World Models and World Action Models (WAM)

Abstract

World models—internal predictive representations that enable agents to simulate future states, anticipate consequences, and plan actions—have emerged as a foundational paradigm in embodied artificial intelligence. Originating from model-based reinforcement learning, this field has undergone a radical transformation with the advent of large-scale generative models, blurring the historical boundary between passive video prediction and interactive physical simulation. Concurrently, Vision-Language-Action (VLA) models have established a powerful framework for grounding high-level linguistic intent in low-level motor control. The natural convergence of these two threads—predictive world simulation and action-grounded multimodal reasoning—has given rise to Embodied World Action Models (WAMs), representing a new frontier in which agents learn to act by imagining their futures. However, the explosive growth of methods across robotics, autonomous driving, and interactive simulation has produced a fragmented landscape that lacks systematic unification.

This survey presents a comprehensive and structured review of the modern world model ecosystem, encompassing 200+ key papers organized into a unified taxonomy. We systematically cover six major pillars: (i) Foundation World Models, including general-purpose interactive simulators (Genie, Cosmos, Sora) and game-specific environments (Oasis, Matrix-Game); (ii) Vision-Language-Action Models, spanning foundational architectures (RT-2, π₀, OpenVLA), driving-specific VLAs, and embodied manipulation policies; (iii) Embodied World Action Models, unifying video generation and action prediction through zero-shot policies, controllable simulation platforms, and world model-based reinforcement learning; (iv) Autonomous Driving World Models, addressing video generation, closed-loop simulation, planning policies, and geometric occupancy/BEV representations; (v) Efficiency and Evaluation, covering computational acceleration techniques and benchmarking protocols for physical plausibility; and (vi) Datasets and Ecosystems, including large-scale robot learning corpora and industry technical reports that underpin the entire field.

Through this organization, we illuminate the evolutionary trajectory from passive pixel predictors to active, reasoning, and action-grounded simulators.
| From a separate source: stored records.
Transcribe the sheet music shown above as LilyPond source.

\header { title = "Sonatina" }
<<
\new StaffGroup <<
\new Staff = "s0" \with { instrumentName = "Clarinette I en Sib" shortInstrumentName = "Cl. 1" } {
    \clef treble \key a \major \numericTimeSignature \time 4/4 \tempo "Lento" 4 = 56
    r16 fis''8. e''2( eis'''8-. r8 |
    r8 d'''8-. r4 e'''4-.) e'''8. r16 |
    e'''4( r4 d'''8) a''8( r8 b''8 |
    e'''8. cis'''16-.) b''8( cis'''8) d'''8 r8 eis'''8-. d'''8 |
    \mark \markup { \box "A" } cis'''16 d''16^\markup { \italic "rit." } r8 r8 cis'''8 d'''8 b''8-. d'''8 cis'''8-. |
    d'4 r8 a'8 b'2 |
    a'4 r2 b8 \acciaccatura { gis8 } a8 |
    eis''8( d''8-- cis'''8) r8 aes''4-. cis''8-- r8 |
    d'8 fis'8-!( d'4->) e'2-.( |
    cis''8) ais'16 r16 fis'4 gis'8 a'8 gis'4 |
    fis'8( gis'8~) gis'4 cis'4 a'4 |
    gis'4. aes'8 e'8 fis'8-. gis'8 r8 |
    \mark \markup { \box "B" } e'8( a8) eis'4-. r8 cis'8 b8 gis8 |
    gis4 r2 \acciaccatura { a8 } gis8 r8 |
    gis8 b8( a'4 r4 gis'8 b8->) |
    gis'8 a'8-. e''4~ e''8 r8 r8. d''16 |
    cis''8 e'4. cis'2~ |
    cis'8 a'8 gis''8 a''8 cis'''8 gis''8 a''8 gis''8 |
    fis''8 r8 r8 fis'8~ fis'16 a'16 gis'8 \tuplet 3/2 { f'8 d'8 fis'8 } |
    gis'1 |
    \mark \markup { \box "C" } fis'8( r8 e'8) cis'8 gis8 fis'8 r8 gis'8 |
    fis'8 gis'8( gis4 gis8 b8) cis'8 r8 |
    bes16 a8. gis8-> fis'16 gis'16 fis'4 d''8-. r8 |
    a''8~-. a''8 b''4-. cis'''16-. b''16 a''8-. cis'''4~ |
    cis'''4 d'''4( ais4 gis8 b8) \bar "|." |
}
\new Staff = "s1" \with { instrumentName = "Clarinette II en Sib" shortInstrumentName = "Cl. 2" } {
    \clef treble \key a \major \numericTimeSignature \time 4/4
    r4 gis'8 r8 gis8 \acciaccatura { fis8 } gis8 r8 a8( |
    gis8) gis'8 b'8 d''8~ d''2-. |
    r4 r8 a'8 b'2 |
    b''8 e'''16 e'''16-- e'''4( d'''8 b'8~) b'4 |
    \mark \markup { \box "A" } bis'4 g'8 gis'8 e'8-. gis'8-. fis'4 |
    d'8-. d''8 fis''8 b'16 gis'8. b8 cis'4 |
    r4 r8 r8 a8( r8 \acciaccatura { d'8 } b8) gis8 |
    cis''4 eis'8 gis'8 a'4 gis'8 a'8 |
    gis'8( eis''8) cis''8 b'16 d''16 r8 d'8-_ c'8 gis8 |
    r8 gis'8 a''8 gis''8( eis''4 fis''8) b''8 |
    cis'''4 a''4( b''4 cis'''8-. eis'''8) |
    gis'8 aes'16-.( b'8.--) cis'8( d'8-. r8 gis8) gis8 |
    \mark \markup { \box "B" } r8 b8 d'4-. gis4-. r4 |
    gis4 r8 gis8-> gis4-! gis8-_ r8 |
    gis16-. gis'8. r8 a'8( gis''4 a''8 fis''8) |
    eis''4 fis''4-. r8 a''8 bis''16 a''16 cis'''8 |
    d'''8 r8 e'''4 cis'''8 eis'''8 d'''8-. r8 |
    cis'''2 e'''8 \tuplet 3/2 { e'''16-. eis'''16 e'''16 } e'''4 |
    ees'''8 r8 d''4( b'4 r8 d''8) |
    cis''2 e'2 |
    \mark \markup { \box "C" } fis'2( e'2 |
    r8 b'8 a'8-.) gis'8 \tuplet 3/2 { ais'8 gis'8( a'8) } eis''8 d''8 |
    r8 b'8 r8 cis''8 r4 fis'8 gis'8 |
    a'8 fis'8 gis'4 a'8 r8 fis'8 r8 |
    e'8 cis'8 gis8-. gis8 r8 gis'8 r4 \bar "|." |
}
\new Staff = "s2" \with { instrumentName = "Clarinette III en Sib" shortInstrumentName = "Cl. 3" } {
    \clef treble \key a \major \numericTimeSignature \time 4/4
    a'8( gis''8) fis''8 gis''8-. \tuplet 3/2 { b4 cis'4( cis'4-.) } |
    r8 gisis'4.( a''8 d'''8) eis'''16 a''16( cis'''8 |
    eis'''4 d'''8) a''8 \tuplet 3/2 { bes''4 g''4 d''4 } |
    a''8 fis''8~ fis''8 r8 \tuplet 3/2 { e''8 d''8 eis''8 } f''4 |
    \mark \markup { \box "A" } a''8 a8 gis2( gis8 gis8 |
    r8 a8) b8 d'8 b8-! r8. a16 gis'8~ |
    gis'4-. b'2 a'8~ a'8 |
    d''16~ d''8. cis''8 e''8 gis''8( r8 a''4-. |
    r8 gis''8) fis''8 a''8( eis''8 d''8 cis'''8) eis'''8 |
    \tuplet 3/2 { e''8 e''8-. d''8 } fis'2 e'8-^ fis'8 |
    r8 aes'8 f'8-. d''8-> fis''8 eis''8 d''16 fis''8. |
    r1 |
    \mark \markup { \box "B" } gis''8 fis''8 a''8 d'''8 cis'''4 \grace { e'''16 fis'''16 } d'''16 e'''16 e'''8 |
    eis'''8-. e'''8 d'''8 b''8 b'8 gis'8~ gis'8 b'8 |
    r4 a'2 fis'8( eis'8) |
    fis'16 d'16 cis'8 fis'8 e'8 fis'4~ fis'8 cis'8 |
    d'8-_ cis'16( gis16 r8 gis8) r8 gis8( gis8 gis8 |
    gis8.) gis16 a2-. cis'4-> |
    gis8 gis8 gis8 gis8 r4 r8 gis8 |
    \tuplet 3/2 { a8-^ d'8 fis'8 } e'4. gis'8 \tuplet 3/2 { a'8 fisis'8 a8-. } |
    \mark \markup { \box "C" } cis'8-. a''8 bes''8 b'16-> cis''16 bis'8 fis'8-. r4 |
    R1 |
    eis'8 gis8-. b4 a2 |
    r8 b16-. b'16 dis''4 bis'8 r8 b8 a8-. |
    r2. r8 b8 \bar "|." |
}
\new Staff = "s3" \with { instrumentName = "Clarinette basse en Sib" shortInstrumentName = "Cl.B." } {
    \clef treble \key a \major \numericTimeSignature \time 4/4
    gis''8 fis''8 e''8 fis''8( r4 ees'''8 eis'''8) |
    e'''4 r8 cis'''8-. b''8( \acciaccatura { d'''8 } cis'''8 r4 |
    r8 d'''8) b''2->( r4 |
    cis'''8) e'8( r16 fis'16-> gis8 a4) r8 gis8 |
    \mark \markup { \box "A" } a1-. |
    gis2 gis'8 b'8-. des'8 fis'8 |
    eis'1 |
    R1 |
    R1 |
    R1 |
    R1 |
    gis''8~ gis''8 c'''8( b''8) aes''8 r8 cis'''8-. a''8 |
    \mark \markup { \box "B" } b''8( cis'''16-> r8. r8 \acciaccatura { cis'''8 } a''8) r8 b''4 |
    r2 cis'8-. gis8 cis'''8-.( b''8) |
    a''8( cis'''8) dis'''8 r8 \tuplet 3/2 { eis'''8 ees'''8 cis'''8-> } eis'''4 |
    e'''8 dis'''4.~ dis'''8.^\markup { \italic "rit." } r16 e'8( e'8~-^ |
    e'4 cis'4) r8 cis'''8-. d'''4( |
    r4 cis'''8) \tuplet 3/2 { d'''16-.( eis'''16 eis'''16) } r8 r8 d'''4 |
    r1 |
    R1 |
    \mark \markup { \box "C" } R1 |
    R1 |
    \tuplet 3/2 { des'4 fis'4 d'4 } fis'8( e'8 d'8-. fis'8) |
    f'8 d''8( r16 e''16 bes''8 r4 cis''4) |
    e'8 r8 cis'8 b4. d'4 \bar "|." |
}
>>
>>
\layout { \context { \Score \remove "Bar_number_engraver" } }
We identify critical open challenges—including physical consistency, cross-embodiment generalization, safety verification, and the sim-to-real evaluation gap—and outline future directions toward cognitive world models, autonomous data collection, and standardized open ecosystems. This survey aims to serve as a definitive reference for researchers and practitioners advancing the next generation of embodied intelligence.

Paper Overview

Eight sections covering the full spectrum from foundation simulation to embodied action.

Section 1

Introduction

Evolution from recurrent world models to large-scale generative simulators and the convergence of world models with VLA into WAMs.

Section 2

Foundation World Models

General-purpose interactive simulators (Genie, Cosmos, Sora) and game-specific environments (Oasis, Matrix-Game, GameGen-X).

Section 3

Vision-Language-Action Models

Foundational architectures (RT-2, π₀, OpenVLA), driving-specific VLAs, and embodied manipulation policies (Diffusion-VLA, 3D-VLA, RDT).

Section 4

Embodied World Action Models

Unified video-action pretraining (DreamZero, Unified World Models), controllable simulation (RoboScape), and policy optimization (Cosmos-Policy, ThinkAct).

Section 5

Autonomous Driving World Models

Driving video generation (DriveDreamer, GAIA-1), closed-loop simulation (DriveArena, Epona), planning (GenAD, DOE-1), and occupancy/BEV (OccWorld, HERMES).

Section 6

Efficiency and Evaluation

Computational acceleration (FAST, VLA-Cache, MoLe-VLA, TinyVLA) and benchmarks (WorldScore, WorldEval, AutoEval).

Section 7

Datasets and Ecosystems

Large-scale robot learning corpora (DROID, BridgeData, LIBERO, BEHAVIOR-1K) and industry technical reports (LingBot, GR-3, AgiBot).

Section 8

Conclusion & Future Directions

Open challenges in physical consistency, cross-embodiment generalization, safety verification, sim-to-real evaluation, and standardized open ecosystems.